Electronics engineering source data
────────────────────

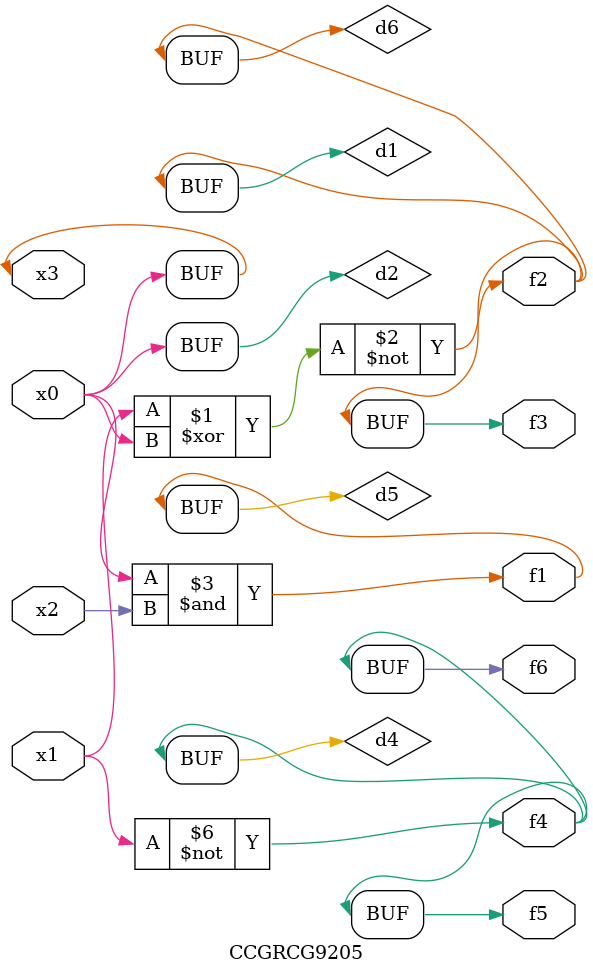
<source format=v>
module CCGRCG9205(
	input x0, x1, x2, x3,
	output f1, f2, f3, f4, f5, f6
);

	wire d1, d2, d3, d4, d5, d6;

	xnor (d1, x1, x3);
	buf (d2, x0, x3);
	nand (d3, x0, x2);
	not (d4, x1);
	nand (d5, d3);
	or (d6, d1);
	assign f1 = d5;
	assign f2 = d6;
	assign f3 = d6;
	assign f4 = d4;
	assign f5 = d4;
	assign f6 = d4;
endmodule

</source>
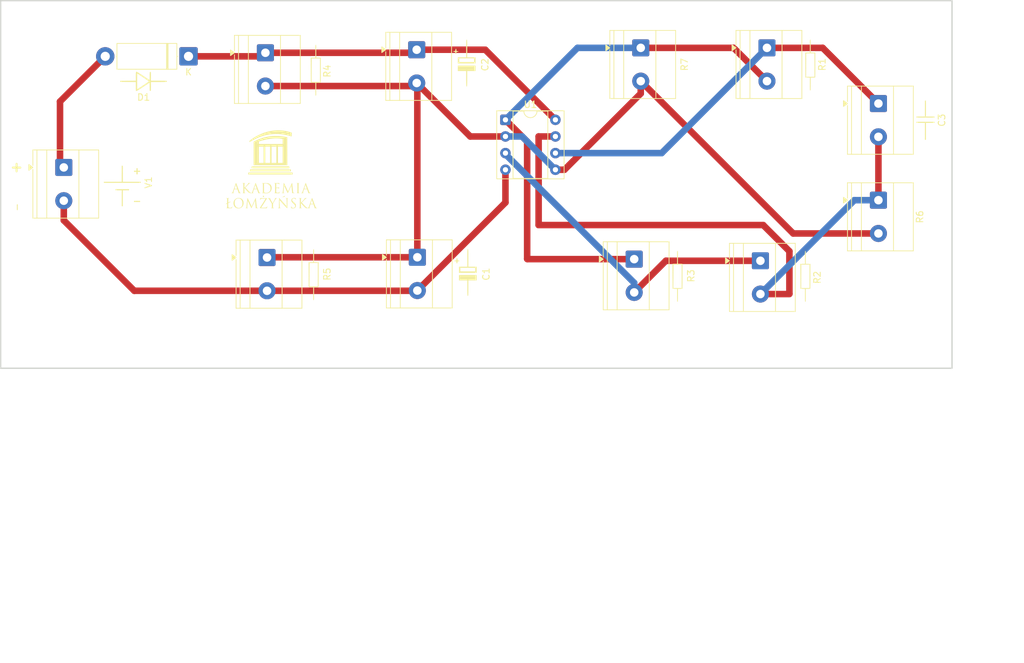
<source format=kicad_pcb>
(kicad_pcb
	(version 20241229)
	(generator "pcbnew")
	(generator_version "9.0")
	(general
		(thickness 1.6)
		(legacy_teardrops no)
	)
	(paper "A4")
	(layers
		(0 "F.Cu" signal)
		(2 "B.Cu" signal)
		(9 "F.Adhes" user "F.Adhesive")
		(11 "B.Adhes" user "B.Adhesive")
		(13 "F.Paste" user)
		(15 "B.Paste" user)
		(5 "F.SilkS" user "F.Silkscreen")
		(7 "B.SilkS" user "B.Silkscreen")
		(1 "F.Mask" user)
		(3 "B.Mask" user)
		(17 "Dwgs.User" user "User.Drawings")
		(19 "Cmts.User" user "User.Comments")
		(21 "Eco1.User" user "User.Eco1")
		(23 "Eco2.User" user "User.Eco2")
		(25 "Edge.Cuts" user)
		(27 "Margin" user)
		(31 "F.CrtYd" user "F.Courtyard")
		(29 "B.CrtYd" user "B.Courtyard")
		(35 "F.Fab" user)
		(33 "B.Fab" user)
		(39 "User.1" user)
		(41 "User.2" user)
		(43 "User.3" user)
		(45 "User.4" user)
	)
	(setup
		(pad_to_mask_clearance 0)
		(allow_soldermask_bridges_in_footprints no)
		(tenting front back)
		(pcbplotparams
			(layerselection 0x00000000_00000000_55555555_5755f5ff)
			(plot_on_all_layers_selection 0x00000000_00000000_00000000_00000000)
			(disableapertmacros no)
			(usegerberextensions no)
			(usegerberattributes yes)
			(usegerberadvancedattributes yes)
			(creategerberjobfile yes)
			(dashed_line_dash_ratio 12.000000)
			(dashed_line_gap_ratio 3.000000)
			(svgprecision 4)
			(plotframeref no)
			(mode 1)
			(useauxorigin no)
			(hpglpennumber 1)
			(hpglpenspeed 20)
			(hpglpendiameter 15.000000)
			(pdf_front_fp_property_popups yes)
			(pdf_back_fp_property_popups yes)
			(pdf_metadata yes)
			(pdf_single_document no)
			(dxfpolygonmode yes)
			(dxfimperialunits yes)
			(dxfusepcbnewfont yes)
			(psnegative no)
			(psa4output no)
			(plot_black_and_white yes)
			(sketchpadsonfab no)
			(plotpadnumbers no)
			(hidednponfab no)
			(sketchdnponfab yes)
			(crossoutdnponfab yes)
			(subtractmaskfromsilk no)
			(outputformat 1)
			(mirror no)
			(drillshape 1)
			(scaleselection 1)
			(outputdirectory "")
		)
	)
	(net 0 "")
	(net 1 "GND")
	(net 2 "Net-(U1-V-)")
	(net 3 "Net-(D1-K)")
	(net 4 "Net-(U1-B-)")
	(net 5 "Net-(U1-OUT_B)")
	(net 6 "Net-(D1-A)")
	(net 7 "Net-(U1-OUT_A)")
	(net 8 "Net-(U1-A+)")
	(footprint "MountingHole:MountingHole_4.3mm_M4" (layer "F.Cu") (at 209.25 46.5))
	(footprint "TerminalBlock_Phoenix:TerminalBlock_Phoenix_MKDS-1,5-2-5.08_1x02_P5.08mm_Horizontal" (layer "F.Cu") (at 203.3275 71.455 -90))
	(footprint "MountingHole:MountingHole_4.3mm_M4" (layer "F.Cu") (at 209.201041 91.400739))
	(footprint "kicad moje pliki:kondensator_bipolarny_symbol" (layer "F.Cu") (at 210.5 59.25 90))
	(footprint "kicad moje pliki:rezystor_symbol" (layer "F.Cu") (at 193 50.75 90))
	(footprint "TerminalBlock_Phoenix:TerminalBlock_Phoenix_MKDS-1,5-2-5.08_1x02_P5.08mm_Horizontal" (layer "F.Cu") (at 185.3275 80.705 -90))
	(footprint "MountingHole:MountingHole_4.3mm_M4" (layer "F.Cu") (at 74.478333 91.362235))
	(footprint "TerminalBlock_Phoenix:TerminalBlock_Phoenix_MKDS-1,5-2-5.08_1x02_P5.08mm_Horizontal" (layer "F.Cu") (at 167.0775 48.205 -90))
	(footprint "kicad moje pliki:dioda_prostownicza" (layer "F.Cu") (at 91.5 53.25))
	(footprint "kicad moje pliki:rezystor_symbol" (layer "F.Cu") (at 117.25 82.75 90))
	(footprint "Diode_THT:D_5W_P12.70mm_Horizontal" (layer "F.Cu") (at 98.1 49.5 180))
	(footprint "TerminalBlock_Phoenix:TerminalBlock_Phoenix_MKDS-1,5-2-5.08_1x02_P5.08mm_Horizontal" (layer "F.Cu") (at 79.0775 66.455 -90))
	(footprint "kicad moje pliki:LOGO_AL" (layer "F.Cu") (at 110.749213 67.495923))
	(footprint "MountingHole:MountingHole_4.3mm_M4" (layer "F.Cu") (at 74.5 46.5))
	(footprint "TerminalBlock_Phoenix:TerminalBlock_Phoenix_MKDS-1,5-2-5.08_1x02_P5.08mm_Horizontal" (layer "F.Cu") (at 203.3275 56.705 -90))
	(footprint "kicad moje pliki:kondensator_bipolarny_symbol" (layer "F.Cu") (at 140.5 50.5))
	(footprint "TerminalBlock_Phoenix:TerminalBlock_Phoenix_MKDS-1,5-2-5.08_1x02_P5.08mm_Horizontal" (layer "F.Cu") (at 132.905 48.49 -90))
	(footprint "TerminalBlock_Phoenix:TerminalBlock_Phoenix_MKDS-1,5-2-5.08_1x02_P5.08mm_Horizontal" (layer "F.Cu") (at 109.8275 48.955 -90))
	(footprint "kicad moje pliki:bateria_symbol" (layer "F.Cu") (at 88 69.25))
	(footprint "kicad moje pliki:rezystor_symbol" (layer "F.Cu") (at 117.5775 51.535 90))
	(footprint "TerminalBlock_Phoenix:TerminalBlock_Phoenix_MKDS-1,5-2-5.08_1x02_P5.08mm_Horizontal" (layer "F.Cu") (at 110.0775 80.205 -90))
	(footprint "TerminalBlock_Phoenix:TerminalBlock_Phoenix_MKDS-1,5-2-5.08_1x02_P5.08mm_Horizontal" (layer "F.Cu") (at 186.3275 48.205 -90))
	(footprint "TerminalBlock_Phoenix:TerminalBlock_Phoenix_MKDS-1,5-2-5.08_1x02_P5.08mm_Horizontal" (layer "F.Cu") (at 133 80.17 -90))
	(footprint "kicad moje pliki:rezystor_symbol" (layer "F.Cu") (at 192.25 83 90))
	(footprint "TerminalBlock_Phoenix:TerminalBlock_Phoenix_MKDS-1,5-2-5.08_1x02_P5.08mm_Horizontal" (layer "F.Cu") (at 166.0775 80.455 -90))
	(footprint "Package_DIP:DIP-8_W7.62mm_Socket"
		(layer "F.Cu")
		(uuid "ee87fd77-502b-4585-a9b6-ffb259817c3d")
		(at 146.44 59.19)
		(descr "8-lead though-hole mounted DIP package, row spacing 7.62mm (300 mils), Socket")
		(tags "THT DIP DIL PDIP 2.54mm 7.62mm 300mil Socket")
		(property "Reference" "U1"
			(at 3.81 -2.33 0)
			(layer "F.SilkS")
			(uuid "bb36ae6d-ffb3-48a6-983d-671cab1fca5e")
			(effects
				(font
					(size 1 1)
					(thickness 0.15)
				)
			)
		)
		(property "Value" "LM358"
			(at 3.81 9.95 0)
			(layer "F.Fab")
			(uuid "c9e29946-3456-4bbf-b94b-e8f581da2b2b")
			(effects
				(font
					(size 1 1)
					(thickness 0.15)
				)
			)
		)
		(property "Datasheet" ""
			(at 0 0 0)
			(layer "F.Fab")
			(hide yes)
			(uuid "d050f5c7-f093-4f85-a50f-0b292e82a0b5")
			(effects
				(font
					(size 1.27 1.27)
					(thickness 0.15)
				)
			)
		)
		(property "Description" ""
			(at 0 0 0)
			(layer "F.Fab")
			(hide yes)
			(uuid "830aaf46-e4fd-48a3-8292-61d9a254a7a9")
			(effects
				(font
					(size 1.27 1.27)
					(thickness 0.15)
				)
			)
		)
		(path "/77b71f31-789e-461c-af70-9323fea81602")
		(sheetname "/")
		(sheetfile "wzmacniacz operacyjny.kicad_sch")
		(attr through_hole)
		(fp_line
			(start 1.16 -1.33)
			(end 1.16 8.95)
			(stroke
				(width 0.12)
				(type solid)
			)
			(layer "F.SilkS")
			(uuid "5c39c03a-c2a9-4f07-bfbc-75b658e47543")
		)
		(fp_line
			(start 1.16 8.95)
			(end 6.46 8.95)
			(stroke
				(width 0.12)
				(type solid)
			)
			(layer "F.SilkS")
			(uuid "11014b0c-8619-45ac-a216-c01cb47500e3")
		)
		(fp_line
			(start 2.81 -1.33)
			(end 1.16 -1.33)
			(stroke
				(width 0.12)
				(type solid)
			)
			(layer "F.SilkS")
			(uuid "972c22ed-220c-4fea-84a3-8926e2cefa29")
		)
		(fp_line
			(start 6.46 -1.33)
			(end 4.81 -1.33)
			(stroke
				(width 0.12)
				(type solid)
			)
			(layer "F.SilkS")
			(uuid "6917a6c3-065a-4f4d-b11f-14daaf7e904f")
		)
		(fp_line
			(start 6.46 8.95)
			(end 6.46 -1.33)
			(stroke
				(width 0.12)
				(type solid)
			)
			(layer "F.SilkS")
			(uuid "29046584-f511-4416-8542-7818709d7e85")
		)
		(fp_rect
			(start -1.33 -1.39)
			(end 8.95 9.01)
			(stroke
				(width 0.12)
				(type solid)
			)
			(fill no)
			(layer "F.SilkS")
			(uuid "eaf881a9-3bc0-4bd4-9a9a-d52c8c426c92")
		)
		(fp_arc
			(start 4.81 -1.33)
			(mid 3.81 -0.33)
			(end 2.81 -1.33)
			(stroke
				(width 0.12)
				(type solid)
			)
			(layer "F.SilkS")
			(uuid "1cdf089d-5049-40d3-ba32-7205642daf7e")
		)
		(fp_rect
			(start -1.52 -1.58)
			(end 9.14 9.2)
			(stroke
				(width 0.05)
				(type solid)
			)
			(fill no)
			(layer "F.CrtYd")
			(uuid "f8cbc011-6495-41ee-a517-dd70219fbe12")
		)
		(fp_line
			(start 0.635 -0.27)
			(end 1.635 -1.27)
			(stroke
				(width 0.1)
				(type solid)
			)
			(layer "F.Fab")
			(uuid "1921a70c-461f-438c-92c0-e24bd957159a")
		)
		(fp_line
			(start 0.635 8.89)
			(end 0.635 -0.27)
			(stroke
				(width 0.1)
				(type solid)
			)
			(layer "F.Fab")
			(uuid "9e0fc128-3b83-4b39-ad6c-9cc40598164d")
		)
		(fp_line
			(start 1.635 -1.27)
			(end 6.985 -1.27)
			(stroke
				(width 0.1)
				(type solid)
			)
			(layer "F.Fab")
			(uuid "b1eacd27-91cb-4ce1-9212-7ad6d5f68c16")
		)
		(fp_line
			(start 6.985 -1.27)
			(end 6.985 8.89)
			(stroke
				(width 0.1)
				(type solid)
			)
			(layer "F.Fab")
			(uuid "f3624dbc-c6eb-4397-ae50-fadf3f28387d")
		)
		(fp_line
			(start 6.985 8.89)
			(end 0.635 8.89)
			(stroke
				(width 0.1)
				(type solid)
			)
			(layer "F.Fab")
			(uuid "76c7297f-6b3f-4c97-b2ea-8954859a3f3e")
		)
		(fp_rect
			(start -1.27 -1.33)
			(end 8.89 8.95)
			(stroke
				(width 0.1)
				(type solid)
			)
			(fill no)
			(layer "F.Fab")
			(uuid "4e807bc4-25cf-4aba-9809-126ffcdfd982")
		)
		(fp_text user "${REFERENCE}"
			(at 3.81 3.81 90)
			(layer "F.Fab")
			(uuid "c0e3a663-83d7-4bc6-87e6-fa16f5f3196a")
			(effects
				(font
					(size 1 1)
					(thickness 0.15)
				)
			)
		)
		(pad "1" thru_hole roundrect
			(at 0 0)
			(size 1.6 1.6)
			(drill 0.8)
			(layers "*.Cu" "*.Mask")
			(remove_unused_layers no)
			(roundrect_rratio 0.15625)
			(net 7 "Net-(U1-OUT_A)")
			(pinfunction "OUT_A")
			(pintype "output")
			(uuid "14b4212b-c770-4e01-ba51-02d1895053c3")
		)
		(pad "2" thru_hole circle
			(at 0 2.54)
			(size 1.6 1.6)
			(drill 0.8)
			(layers "*.Cu" "*.Mask")
			(remove_unused_layers no)
			(net 1 "GND")
			(pinfunction "A-")
			(pintype "input")
			(uuid "22833e30-862c-4364-9719-f35f75d0b696")
		)
		(pad "3" thru_hole circle
			(at 0 5.08)
			(size 1.6 1.6)
			(drill 0.8)
			(layers "*.Cu" "*.Mask")
			(remove_unused_layers no)
			(net 8 "Net-(U1-A+)")
			(pinfunction "A+")
			(pintype "input")
			(uuid "db1566d1-231e-48e3-a9ba-f17661464737")
		)
		(pad "4" thru_hole circle
			(at 0 7.62)
			(size 1.6 1.6)
			(drill 0.8)
			(layers "*.Cu" "*.Mask")
			(remove_unused_layers no)
			(net 2 "Net-(U1-V-)")
			(pinfunction "V-")
			(pintype "input")
			(uuid "9cf292d6-f075-4bde-8d11-32849b4d868b")
		)
		(pad "5" thru_hole circle
			(at 7.62 7.62)
			(size 1.6 1.6)
			(drill 0.8)
			(layers "*.Cu" "*.Mask")
			(remove_unused_layers no)
			(net 1 "GND")
			(pinfunction "B+")
			(pintype "input")
			(uuid "fc60fc5c-17ca-41e4-844d-b7dd712e99f8")
		)
		(pad "6" thru_hole circle
			(at 7.62 5.08)
			(size 1.6 1.6)
			(drill 0.8)
			(layers "*.Cu" "*.Mask")
			(remove_unused_layers no)
			(net 4 "Net-(U1-B-)")
			(pinfunction "B-")
			(pintype "input")
			(uuid "bfbc9b7c-75c1-4c36-807f-6d844d4ed6cd")
		)
		(pad "7" thru_hole circle
			(at 7.62 2.54)
			(size 1.6 1.6)
			(drill 0.8)
			(layers "*.Cu" "*.Mask")
			(remove_unused_layers no)
			(net 5 "Net-(U1-OUT_B)")
			(pinfunction "OUT_B")
			(pintype "output")
			(uuid "c4b20dfe-a788-48cd-a878-9023dc56abfd")
		)
		(pad "8" thru_ho
... [17023 chars truncated]
</source>
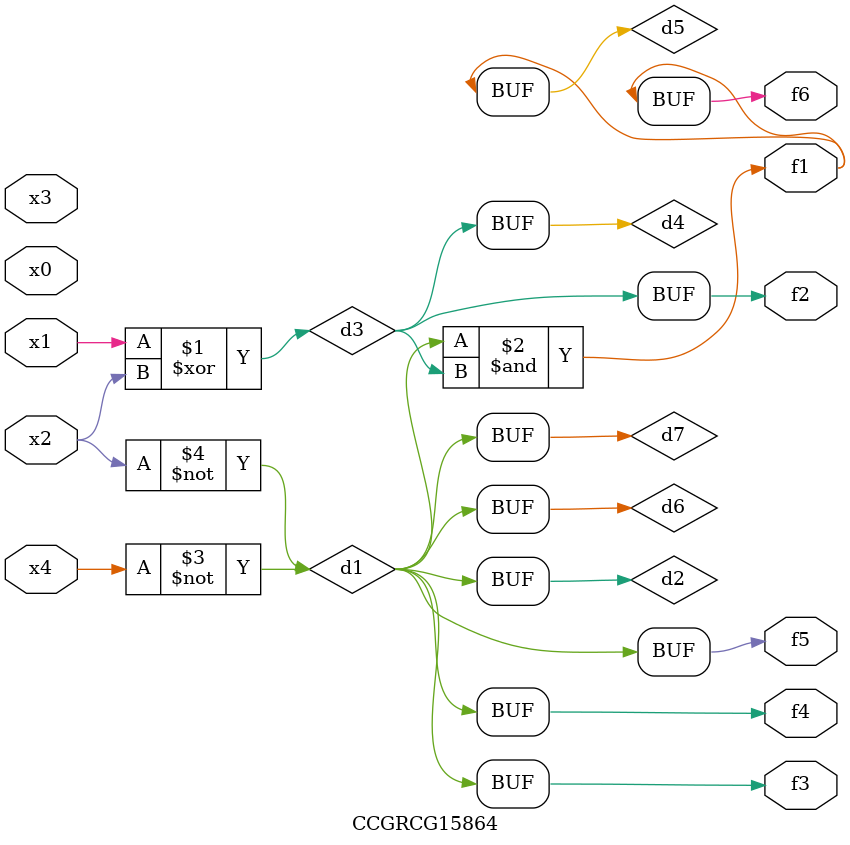
<source format=v>
module CCGRCG15864(
	input x0, x1, x2, x3, x4,
	output f1, f2, f3, f4, f5, f6
);

	wire d1, d2, d3, d4, d5, d6, d7;

	not (d1, x4);
	not (d2, x2);
	xor (d3, x1, x2);
	buf (d4, d3);
	and (d5, d1, d3);
	buf (d6, d1, d2);
	buf (d7, d2);
	assign f1 = d5;
	assign f2 = d4;
	assign f3 = d7;
	assign f4 = d7;
	assign f5 = d7;
	assign f6 = d5;
endmodule

</source>
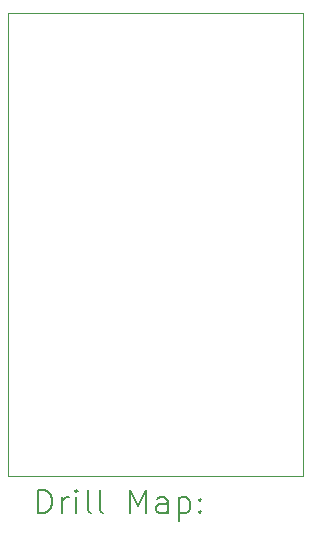
<source format=gbr>
%TF.GenerationSoftware,KiCad,Pcbnew,8.0.9-8.0.9-0~ubuntu24.04.1*%
%TF.CreationDate,2025-05-15T11:11:22+02:00*%
%TF.ProjectId,FastLapLights5V,46617374-4c61-4704-9c69-676874733556,MK6*%
%TF.SameCoordinates,Original*%
%TF.FileFunction,Drillmap*%
%TF.FilePolarity,Positive*%
%FSLAX45Y45*%
G04 Gerber Fmt 4.5, Leading zero omitted, Abs format (unit mm)*
G04 Created by KiCad (PCBNEW 8.0.9-8.0.9-0~ubuntu24.04.1) date 2025-05-15 11:11:22*
%MOMM*%
%LPD*%
G01*
G04 APERTURE LIST*
%ADD10C,0.050000*%
%ADD11C,0.200000*%
G04 APERTURE END LIST*
D10*
X4250000Y-8720000D02*
X6750000Y-8720000D01*
X6750000Y-12640000D01*
X4250000Y-12640000D01*
X4250000Y-8720000D01*
D11*
X4508277Y-12953984D02*
X4508277Y-12753984D01*
X4508277Y-12753984D02*
X4555896Y-12753984D01*
X4555896Y-12753984D02*
X4584467Y-12763508D01*
X4584467Y-12763508D02*
X4603515Y-12782555D01*
X4603515Y-12782555D02*
X4613039Y-12801603D01*
X4613039Y-12801603D02*
X4622563Y-12839698D01*
X4622563Y-12839698D02*
X4622563Y-12868269D01*
X4622563Y-12868269D02*
X4613039Y-12906365D01*
X4613039Y-12906365D02*
X4603515Y-12925412D01*
X4603515Y-12925412D02*
X4584467Y-12944460D01*
X4584467Y-12944460D02*
X4555896Y-12953984D01*
X4555896Y-12953984D02*
X4508277Y-12953984D01*
X4708277Y-12953984D02*
X4708277Y-12820650D01*
X4708277Y-12858746D02*
X4717801Y-12839698D01*
X4717801Y-12839698D02*
X4727324Y-12830174D01*
X4727324Y-12830174D02*
X4746372Y-12820650D01*
X4746372Y-12820650D02*
X4765420Y-12820650D01*
X4832086Y-12953984D02*
X4832086Y-12820650D01*
X4832086Y-12753984D02*
X4822563Y-12763508D01*
X4822563Y-12763508D02*
X4832086Y-12773031D01*
X4832086Y-12773031D02*
X4841610Y-12763508D01*
X4841610Y-12763508D02*
X4832086Y-12753984D01*
X4832086Y-12753984D02*
X4832086Y-12773031D01*
X4955896Y-12953984D02*
X4936848Y-12944460D01*
X4936848Y-12944460D02*
X4927324Y-12925412D01*
X4927324Y-12925412D02*
X4927324Y-12753984D01*
X5060658Y-12953984D02*
X5041610Y-12944460D01*
X5041610Y-12944460D02*
X5032086Y-12925412D01*
X5032086Y-12925412D02*
X5032086Y-12753984D01*
X5289229Y-12953984D02*
X5289229Y-12753984D01*
X5289229Y-12753984D02*
X5355896Y-12896841D01*
X5355896Y-12896841D02*
X5422563Y-12753984D01*
X5422563Y-12753984D02*
X5422563Y-12953984D01*
X5603515Y-12953984D02*
X5603515Y-12849222D01*
X5603515Y-12849222D02*
X5593991Y-12830174D01*
X5593991Y-12830174D02*
X5574944Y-12820650D01*
X5574944Y-12820650D02*
X5536848Y-12820650D01*
X5536848Y-12820650D02*
X5517801Y-12830174D01*
X5603515Y-12944460D02*
X5584467Y-12953984D01*
X5584467Y-12953984D02*
X5536848Y-12953984D01*
X5536848Y-12953984D02*
X5517801Y-12944460D01*
X5517801Y-12944460D02*
X5508277Y-12925412D01*
X5508277Y-12925412D02*
X5508277Y-12906365D01*
X5508277Y-12906365D02*
X5517801Y-12887317D01*
X5517801Y-12887317D02*
X5536848Y-12877793D01*
X5536848Y-12877793D02*
X5584467Y-12877793D01*
X5584467Y-12877793D02*
X5603515Y-12868269D01*
X5698753Y-12820650D02*
X5698753Y-13020650D01*
X5698753Y-12830174D02*
X5717801Y-12820650D01*
X5717801Y-12820650D02*
X5755896Y-12820650D01*
X5755896Y-12820650D02*
X5774943Y-12830174D01*
X5774943Y-12830174D02*
X5784467Y-12839698D01*
X5784467Y-12839698D02*
X5793991Y-12858746D01*
X5793991Y-12858746D02*
X5793991Y-12915888D01*
X5793991Y-12915888D02*
X5784467Y-12934936D01*
X5784467Y-12934936D02*
X5774943Y-12944460D01*
X5774943Y-12944460D02*
X5755896Y-12953984D01*
X5755896Y-12953984D02*
X5717801Y-12953984D01*
X5717801Y-12953984D02*
X5698753Y-12944460D01*
X5879705Y-12934936D02*
X5889229Y-12944460D01*
X5889229Y-12944460D02*
X5879705Y-12953984D01*
X5879705Y-12953984D02*
X5870182Y-12944460D01*
X5870182Y-12944460D02*
X5879705Y-12934936D01*
X5879705Y-12934936D02*
X5879705Y-12953984D01*
X5879705Y-12830174D02*
X5889229Y-12839698D01*
X5889229Y-12839698D02*
X5879705Y-12849222D01*
X5879705Y-12849222D02*
X5870182Y-12839698D01*
X5870182Y-12839698D02*
X5879705Y-12830174D01*
X5879705Y-12830174D02*
X5879705Y-12849222D01*
M02*

</source>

────────────────────

_Prompt_. The string "Adhes" may appear in the entries. Say how many lines contain it, as a bare number.

_Completed task_. 2